→ EXCERPT PROVIDED:
[Begin]

- Born: Cornelio Reyna Cisneros September 15, 1940 Parras De La Fuente, Coahuila, Mexico
- Died: January 22, 1997 (aged 56) Mexico City, Mexico
- Occupations: Singer; songwriter; record producer; actor;
- Years active: 1961–1997
- Spouses: Mercedes Castro (m. ?–?); Marita (m. ?–?);
- Musical career
- Genres: Norteño; Mariachi; Ranchera;
- Instruments: Vocals; Bajo sexto;
- Labels: Bego; Trebol;
- Formerly of: Los Relámpagos del Norte;

= Cornelio Reyna =

Cornelio Reyna Cisneros (September 16, 1940 – January 22, 1997) was a Mexican singer, composer, bajo sextist and actor. He made over 60 recordings of Norteño and Mariachi music. He was the lead vocalist for the group "Los Relámpagos del Norte" (The Lightning Bolts of The North). Reyna was considered a native of the city of Reynosa, Tamaulipas due to his great affection for the city and that his career grew there. As an actor, Reyna appeared in some 30 films about Mexican popular culture.

==Life and career==
Reyna was born in Notillas Coahuila, Mexico. His parents were María Martínez Cisneros and Román Medellín Reyna. As a teenager, Reyna lived in the city of Monterrey, Nuevo León, and shortly thereafter, moved to Houston, Texas, where he worked as a bricklayer. Later, in Saltillo, Coahuila, Reyna began his musical career by writing songs, singing, and playing the bajo sexto (very similar to a twelve-string guitar)..

[End]

→ ENTRIES SUPPLIED:
[Begin]

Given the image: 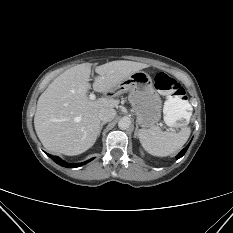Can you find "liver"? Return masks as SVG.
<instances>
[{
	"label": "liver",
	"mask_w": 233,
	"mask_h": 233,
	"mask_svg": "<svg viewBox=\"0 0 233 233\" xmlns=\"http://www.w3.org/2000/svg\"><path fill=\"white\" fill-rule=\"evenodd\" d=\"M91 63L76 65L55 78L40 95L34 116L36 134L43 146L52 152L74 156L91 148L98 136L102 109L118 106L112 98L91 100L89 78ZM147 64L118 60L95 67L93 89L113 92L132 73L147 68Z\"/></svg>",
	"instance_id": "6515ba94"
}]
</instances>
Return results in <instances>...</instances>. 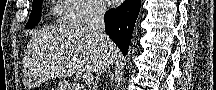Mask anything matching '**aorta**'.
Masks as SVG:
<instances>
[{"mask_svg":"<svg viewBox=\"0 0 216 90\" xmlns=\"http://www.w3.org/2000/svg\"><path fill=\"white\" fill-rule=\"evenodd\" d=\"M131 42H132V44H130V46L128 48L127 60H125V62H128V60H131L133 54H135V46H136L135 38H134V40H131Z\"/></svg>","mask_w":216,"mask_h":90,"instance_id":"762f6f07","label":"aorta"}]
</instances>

[End]
[Begin]

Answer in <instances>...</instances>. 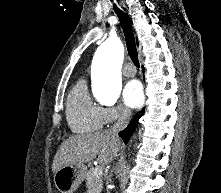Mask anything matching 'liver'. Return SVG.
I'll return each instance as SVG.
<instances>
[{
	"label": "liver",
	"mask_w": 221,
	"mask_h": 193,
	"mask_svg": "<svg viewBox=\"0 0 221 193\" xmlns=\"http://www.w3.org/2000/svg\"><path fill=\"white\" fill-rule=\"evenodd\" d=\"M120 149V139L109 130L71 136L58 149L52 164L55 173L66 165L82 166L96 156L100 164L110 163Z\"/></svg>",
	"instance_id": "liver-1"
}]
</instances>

[End]
[Begin]

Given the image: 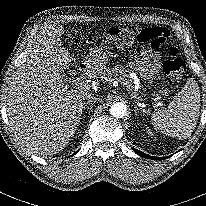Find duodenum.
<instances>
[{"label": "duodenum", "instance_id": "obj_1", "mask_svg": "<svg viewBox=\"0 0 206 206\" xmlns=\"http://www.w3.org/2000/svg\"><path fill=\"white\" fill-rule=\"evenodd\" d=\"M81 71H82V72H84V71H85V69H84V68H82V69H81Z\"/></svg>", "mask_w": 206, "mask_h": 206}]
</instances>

[End]

→ TASK PROMPT:
Print, with no changes, the part of the Cornelio Reyna biography above that opens with the words "Cornelio Reyna Cisneros (September" and closes with "Mexican popular culture.".

→ ANSWER TO THE TASK:
Cornelio Reyna Cisneros (September 16, 1940 – January 22, 1997) was a Mexican singer, composer, bajo sextist and actor. He made over 60 recordings of Norteño and Mariachi music. He was the lead vocalist for the group "Los Relámpagos del Norte" (The Lightning Bolts of The North). Reyna was considered a native of the city of Reynosa, Tamaulipas due to his great affection for the city and that his career grew there. As an actor, Reyna appeared in some 30 films about Mexican popular culture.